◆ Consigne: Relevez toutes les institutions internationales ou politiques nommées dans l'extrait sur le rapport de l'ONU.

◆ Extrait source:

____

Un rapport de l’ONU pour repenser les liens entre droit d’auteur et droits de l’Homme

Cette semaine, Farida Shaheed, sociologue pakistanaise et rapporteure spéciale à l’ONU, a remis un rapport au Conseil des Droits de l’Homme de l’organisation, intitulé « Politiques en matière de droit d’auteur et de droit à la science et à la culture« . Ce texte (disponible en français) est particulièrement intéressant par la manière dont il invite à repenser le lien entre le droit d’auteur et les droits de l’Homme. Il revêt même à mon sens une singulière importance, à un moment où un débat très vif a lieu au niveau du Parlement européen autour du rapport de l’eurodéputé Julia Reda sur la question du rééquilibrage du droit d’auteur.

Image par mpd01605. CC-BY-SA. Source : Wikimedia Commons

J’ai déjà écrit plusieurs fois sur ce blog pour interroger les liens entre le droit d’auteur et les droits de l’Homme (ici ou , par exemple), mais le rapport de Farida Shaheed constitue l’un des textes les plus remarquables qu’il m’ait été donné de lire en faveur de la consécration de droits culturels positifs au profit des individus. Il a de plus l’immense mérite de ne pas opposer les auteurs d’un côté et le public de l’autre, mais de démontrer qu’il est possible d’arriver à une synthèse vertueuse entre « la protection des intérêts moraux et matériels des auteurs » et le « droit du public de bénéficier de la créativité scientifique et culturelle« .

____

◆ Données brutes:
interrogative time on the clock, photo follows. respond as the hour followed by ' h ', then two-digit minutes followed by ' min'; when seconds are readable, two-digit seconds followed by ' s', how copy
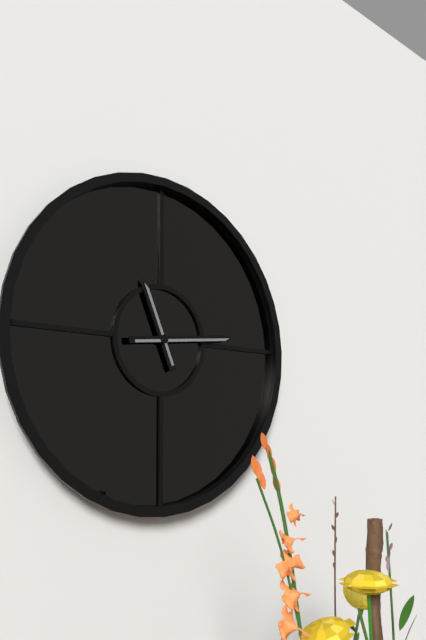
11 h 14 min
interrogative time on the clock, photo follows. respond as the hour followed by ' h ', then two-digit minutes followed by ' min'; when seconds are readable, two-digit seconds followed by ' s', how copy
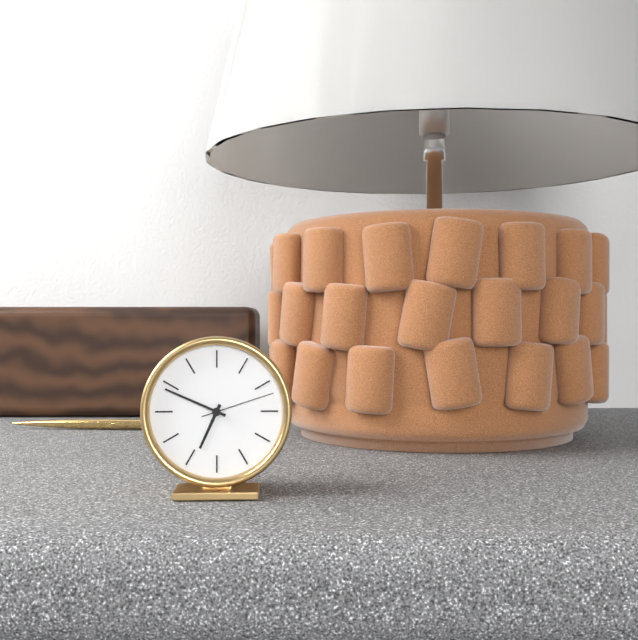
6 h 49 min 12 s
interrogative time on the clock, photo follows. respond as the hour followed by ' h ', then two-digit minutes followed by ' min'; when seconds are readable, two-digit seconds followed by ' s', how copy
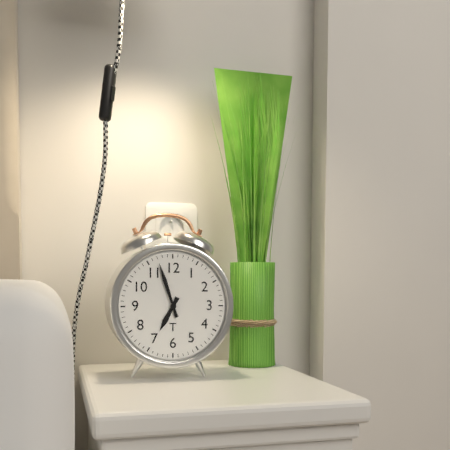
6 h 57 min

____

◆ Corrigé:
- l'ONU
- le Conseil des Droits de l'Homme
- le Parlement européen